» **PROBLEM REQUIREMENTS**: Using the records below, locate all lines containing "Feliç" and return them.

» **SOURCE MATERIAL**:
------

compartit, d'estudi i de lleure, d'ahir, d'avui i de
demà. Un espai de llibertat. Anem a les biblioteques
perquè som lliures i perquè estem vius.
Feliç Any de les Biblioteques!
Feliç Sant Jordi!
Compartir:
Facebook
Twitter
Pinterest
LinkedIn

------

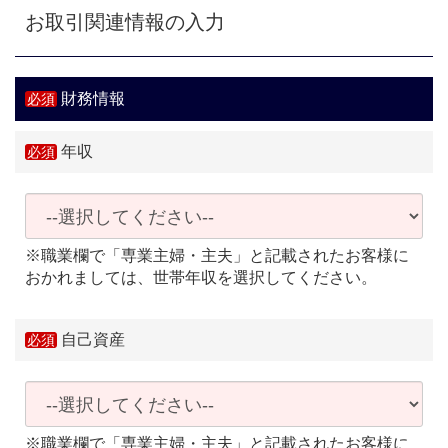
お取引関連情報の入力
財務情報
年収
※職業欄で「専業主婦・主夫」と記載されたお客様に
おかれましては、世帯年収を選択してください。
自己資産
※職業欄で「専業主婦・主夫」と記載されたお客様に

------

» **RESULT OF THE TASK**:
Feliç Any de les Biblioteques!
Feliç Sant Jordi!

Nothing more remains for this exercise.